The Great Seal of the State of West Virginia, designed by Joseph H. Diss Debar, was adopted in September 1863. The obverse center of the seal contains a boulder that has been inscribed June 20, 1863, the date West Virginia became a state. In front of the boulder lie two crossed rifles and a liberty cap as a symbol of the state's fight for liberty. The two men on either side of the boulder represent agriculture and industry. On the left stands a farmer with an ax and plow before a cornstalk. On the other side stands a miner with a pickaxe, and behind him an anvil and sledge hammer.

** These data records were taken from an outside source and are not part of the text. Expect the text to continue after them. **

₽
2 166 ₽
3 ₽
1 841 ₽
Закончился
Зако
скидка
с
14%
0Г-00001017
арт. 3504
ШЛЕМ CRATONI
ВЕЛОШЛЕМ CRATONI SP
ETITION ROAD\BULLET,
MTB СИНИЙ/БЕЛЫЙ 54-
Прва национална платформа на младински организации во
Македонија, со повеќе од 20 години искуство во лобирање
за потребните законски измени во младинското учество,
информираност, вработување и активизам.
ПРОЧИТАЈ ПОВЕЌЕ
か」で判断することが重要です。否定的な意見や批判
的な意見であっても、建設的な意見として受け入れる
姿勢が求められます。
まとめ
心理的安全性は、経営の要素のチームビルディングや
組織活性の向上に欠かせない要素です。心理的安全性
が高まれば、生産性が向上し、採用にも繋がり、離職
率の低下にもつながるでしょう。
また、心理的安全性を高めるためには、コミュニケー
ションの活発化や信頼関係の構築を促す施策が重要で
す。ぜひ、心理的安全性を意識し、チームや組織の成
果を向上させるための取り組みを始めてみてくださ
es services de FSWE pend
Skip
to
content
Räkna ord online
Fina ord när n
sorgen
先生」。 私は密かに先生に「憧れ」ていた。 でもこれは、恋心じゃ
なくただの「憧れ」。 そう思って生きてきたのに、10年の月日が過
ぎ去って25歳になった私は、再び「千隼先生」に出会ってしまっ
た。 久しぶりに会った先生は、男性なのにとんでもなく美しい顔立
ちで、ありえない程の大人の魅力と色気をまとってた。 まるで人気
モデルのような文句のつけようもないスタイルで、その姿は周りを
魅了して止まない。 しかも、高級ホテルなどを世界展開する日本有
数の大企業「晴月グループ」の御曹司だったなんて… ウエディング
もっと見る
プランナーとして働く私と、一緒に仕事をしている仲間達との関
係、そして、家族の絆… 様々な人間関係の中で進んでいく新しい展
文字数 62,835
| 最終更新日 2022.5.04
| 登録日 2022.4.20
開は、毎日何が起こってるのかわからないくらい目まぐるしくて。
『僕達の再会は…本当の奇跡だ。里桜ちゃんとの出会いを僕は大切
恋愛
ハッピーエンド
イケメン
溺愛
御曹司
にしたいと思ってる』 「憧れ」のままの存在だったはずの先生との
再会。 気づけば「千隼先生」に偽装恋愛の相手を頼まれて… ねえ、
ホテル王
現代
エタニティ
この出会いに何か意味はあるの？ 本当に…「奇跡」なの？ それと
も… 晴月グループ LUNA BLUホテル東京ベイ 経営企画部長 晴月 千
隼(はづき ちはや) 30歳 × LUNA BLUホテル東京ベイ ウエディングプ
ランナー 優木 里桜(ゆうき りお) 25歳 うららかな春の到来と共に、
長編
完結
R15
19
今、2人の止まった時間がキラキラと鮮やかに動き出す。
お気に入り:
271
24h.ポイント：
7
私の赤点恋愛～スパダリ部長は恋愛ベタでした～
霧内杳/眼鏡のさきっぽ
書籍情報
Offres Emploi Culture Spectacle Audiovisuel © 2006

The outer ring contains the text "State of West Virginia" and the state's motto "Montani Semper Liberi", ("Mountaineers are Always Free"; the state nickname is "the Mountain State"). The reverse of the seal, also called the lesser seal, is the official seal of the governor. Its motto reads "Libertas E Fidelitate" ("Liberty out of Fidelity").

==Motto==
The Latin phrase Montani Semper Liberi ("Mountaineers are Always Free") was adopted as the official state motto of West Virginia in Article II, Section 2-7, of the state constitution signed in 1872. This article specifically states: "[t]he present seal of the state, with its motto, "Montani Semper Liberi," shall be the great seal of the state of West Virginia, and shall be kept by the secretary of state, to be used by him officially, as directed by law". The phrase was suggested as the motto by Joseph H. Diss Debar, the artist who created the state's Great Seal.

The seal as used in the form of a coat of arms on the state flag
The seal of the governor of West Virginia

Montani Semper Liberi is also part of the coat of arms for the Colombian city of Bucaramanga.